Exercise directions: Copy each record below faithfully, leaving out images.

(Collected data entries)
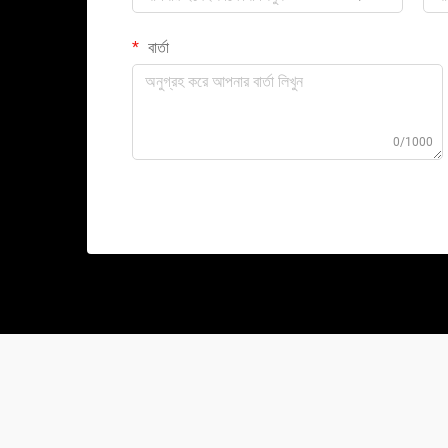
বার্তা
0/1000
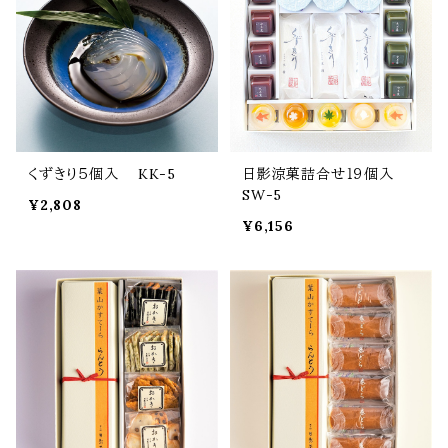
くずきり５個入 KK-5
日影涼菓詰合せ１９個入
SW-5
¥2,808
¥6,156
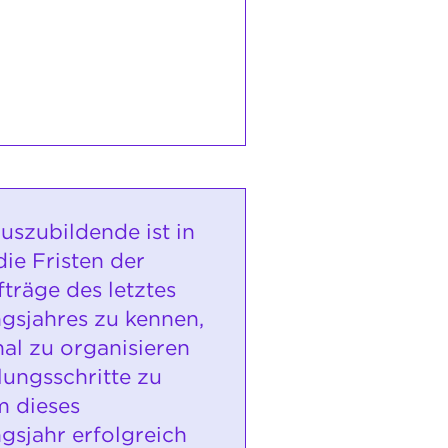
uszubildende ist in
ie Fristen der
träge des letztes
gsjahres zu kennen,
mal zu organisieren
ungsschritte zu
m dieses
gsjahr erfolgreich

Written solution:
বার্তা
0/1000
くずきり５個入 KK-5
日影涼菓詰合せ１９個入
SW-5
¥2,808
¥6,156
uszubildende ist in
ie Fristen der
träge des letztes
gsjahres zu kennen,
mal zu organisieren
ungsschritte zu
m dieses
gsjahr erfolgreich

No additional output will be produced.